CS97 Lab 1: Designing a short experiment

Due: 11:59 p.m., Tuesday, 14 September.

This assignment has three main goals: (1) to familiarize you with database interactions, SQL, and query processing (2) to give you some hands-on practice measuring the performance of a database from the viewpoint of a database user, and (3) to give you practice documenting an experiment of your own design.

I've installed PostgreSQL and given you Postgres accounts on the lab computers, but you may use any modern relational database and any machine if you wish. You can log into the database on the lab computers using psql and then type Postgres or SQL commands at the prompt. I recommend that you work at the machine and not log in remotely -- or at least make sure that no one else is using the lab computer -- because your performance evaluation might use significant resources on the machine.

Useful Postgres commands are \help, \?, \d, \dt, \di, and \q.



1. Populate a database with data

Find a data source that you can use to populate a simple database, or use your favorite C compiler to compile my boring pseudorandom data generator, createEmployees.c. Your data should satisfy: (1) some non-primary-key data attribute must have a wide range of values, and (2) the data must be big enough to elicit interesting performance properties. For your experiments below to be interesting, you'll want to use a database large enough so that queries access data from disk.

Create an appropriate database schema using SQL. You'll probably want something like

CREATE TABLE tablename (        -- a table named tablename
    id INTEGER PRIMARY KEY,     -- an integer as the primary key
    foo VARCHAR,                -- a variable-length string called foo
    bar FLOAT8,                 -- a floating point number bar,
    t TIMESTAMP                 -- a time stamp, which you probably don't need
);    
where tablename, id, foo, bar, t, etc. are your own names.

For some of the performance evaluation, you'll want to create a secondary index on some column. The most basic format of the command is:

CREATE INDEX indexname ON tablename(columnname); 
where indexname, tablename, and columnname are your own names.

Populate your database with

\copy tablename  FROM 'filename'
or some variant of the COPY FROM command if your file is not tab-delimited. (Be warned that you might have permissions problems on the lab machines if you need to use the COPY FROM command.)




2. Determining the DB's access method

Consider a SQL range query that selects data from some relation based on data accessible from a secondary index:

SELECT * FROM tablename WHERE foo > somevalue;
or perhaps
SELECT * FROM tablename WHERE foo > somevalue AND foo < someothervalue;
depending on your data source. (Make sure that you've created a secondary index for column foo!)

For these range queries, in what circumstances does the database use a sequential scan of the data? When does it use the secondary index? Design and conduct an experiment to detect at what point the database changes its query plan. The Postgres \timing command is probably useful. You can check the actual query plan with the EXPLAIN command, but your experiment must not rely on EXPLAIN. (EXPLAIN's output is somewhat esoteric, but you can tell whether the query uses a sequential scan or the secondary index without needing to understand the details.)

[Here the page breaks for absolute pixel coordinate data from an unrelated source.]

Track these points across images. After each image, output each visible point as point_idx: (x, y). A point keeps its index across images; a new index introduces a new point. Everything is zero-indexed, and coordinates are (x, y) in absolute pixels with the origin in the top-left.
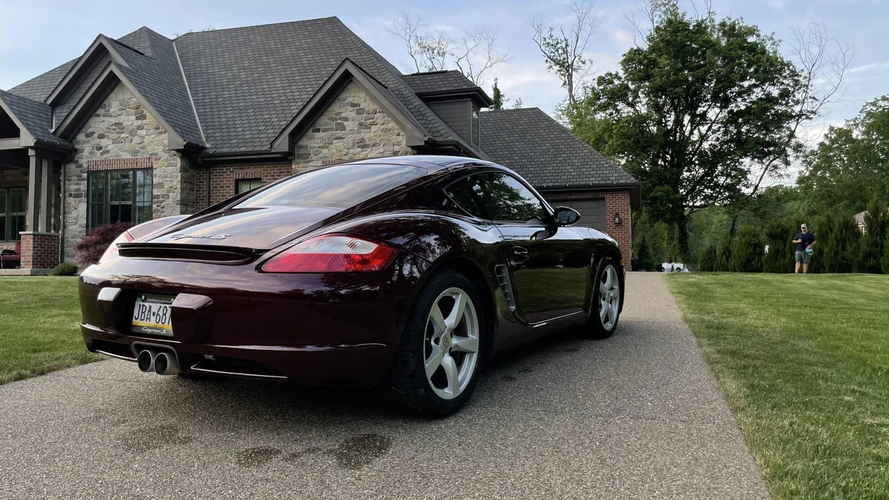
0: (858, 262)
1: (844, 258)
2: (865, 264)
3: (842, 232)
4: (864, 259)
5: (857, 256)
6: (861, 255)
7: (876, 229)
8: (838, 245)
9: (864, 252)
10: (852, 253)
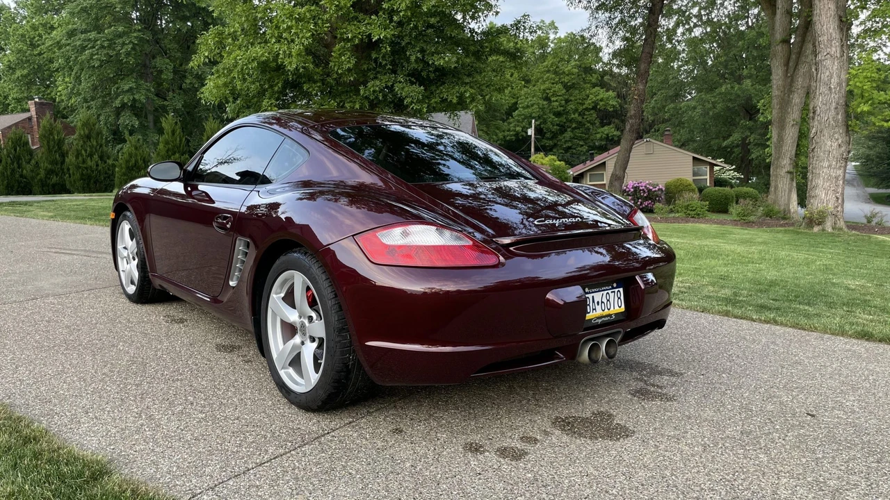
0: (41, 180)
1: (21, 176)
2: (48, 181)
3: (15, 150)
4: (46, 177)
5: (38, 174)
6: (42, 173)
7: (54, 147)
8: (13, 163)
9: (45, 170)
10: (32, 171)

After you've conducted the experiments above, run the ANALYZE command. This helps the database query optimizer make sane choices when generating an execution plan for your queries. Re-run your experiment. How does this affect your findings?



3. Document your experiments

Submit a written description of your experiment and any source code you use. Your goal is to document your experiment such that, from your written description, I understand and could easily reproduce your work. (I might try.) Be sure to include a description of your data and the commands you used to generate and load the database, as well as your experimental design and any result data needed to support your findings.

There is no guideline for how long your evaluation should be. Your goal is to describe your experiments as succinctly as possible while still being clear.